GPs may find themselves being integrated into new health organisations should Labour win the next election, the Guardian reports.

John Healey, the shadow health secretary, has indicated that a Labour administration would aim to join up parts of the health service – bringing together GPs, hospitals and social care.

Elderly patients will hope they would get a better deal from such an approach with the Royal College of Surgeons being reported by the Telegraph as saying that elderly people needing emergency operations are being ignored ‘to the point of neglect' because hospitals care more about meeting waiting time targets.

And they are not the only waiting for treatment as the Telegraph also reports (not on website) that the number of patients now waiting more than six weeks for diagnosis, 18 weeks for treatment and four hours in emergency departments has increased by 410,000 in the last year.

Doctors are again being urged to get themselves vaccinated against flu after Imperial College, London research suggested that dozens of vulnerable patients could have died after catching the virus in healthcare settings, the Telegraph reports.

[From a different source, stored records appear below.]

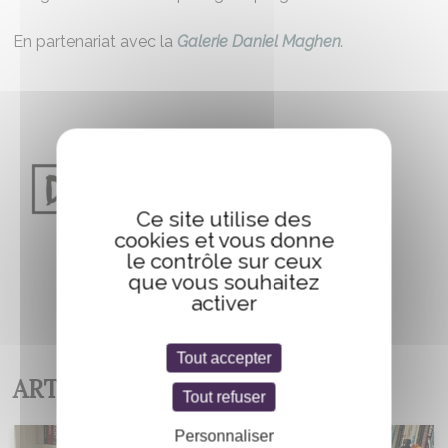
En partenariat avec la
Galerie Daniel Maghen
.
Ce site utilise des
cookies et vous donne
le contrôle sur ceux
que vous souhaitez
activer
Tout accepter
ARTISTES EXPOSÉS
Tout refuser
Personnaliser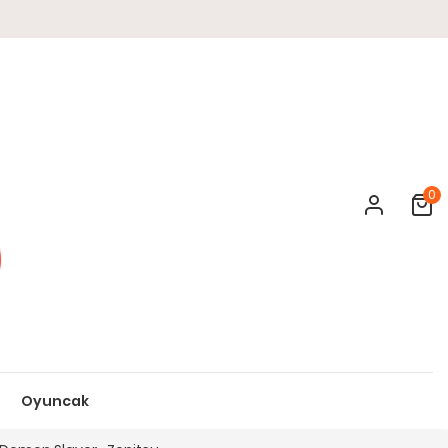
0
Cart
Oyuncak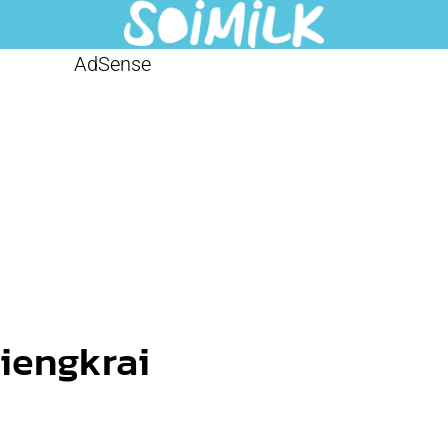
AdSense
iengkrai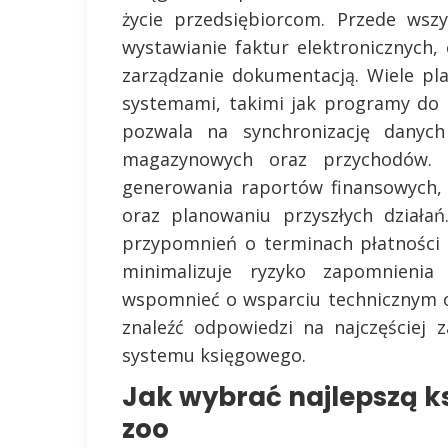
życie przedsiębiorcom. Przede wsz
wystawianie faktur elektronicznych,
zarządzanie dokumentacją. Wiele pla
systemami, takimi jak programy do
pozwala na synchronizację danych
magazynowych oraz przychodów. K
generowania raportów finansowych,
oraz planowaniu przyszłych działa
przypomnień o terminach płatności 
minimalizuje ryzyko zapomnieni
wspomnieć o wsparciu technicznym o
znaleźć odpowiedzi na najczęściej 
systemu księgowego.
Jak wybrać najlepszą ks
zoo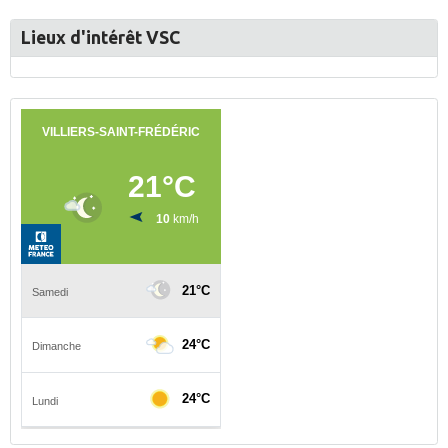
Lieux d'intérêt VSC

New figures in the Telegraph [again, not online] also show that one in 10 toddlers are still not getting the MMR jab, a lower take-up than before Dr Andrew Wakefield's discredited research linking it to autism.

A new jab is being tested, the Telegraph reports, which researchers claim could reduce HIV to a ‘minor chronic infection' akin to herpes. Spanish researchers found that 22 out of 24 healthy people (92 per cent) developed an immune response to HIV after being given their MVA-B vaccine.

A smoking cessation pill that costs just 12p each to buy online can more than triple a smoker's chances of giving up, potentially saving NHS commissioners money.

The Guardian reports that the success of ‘Tabex' is down to the active ingredient cytisine, which is derived from laburnum seeds.

Meanwhile scientists are developing a ‘stay sober' pill which may spare the blushes of those who get drunk too easily, by limiting the effects of alcohol on their brains.

‘In a fascinating experiment, mice given the drug did not even get tipsy, despite being fed enough alcohol to make them stumble and fall over,' the Mail reports.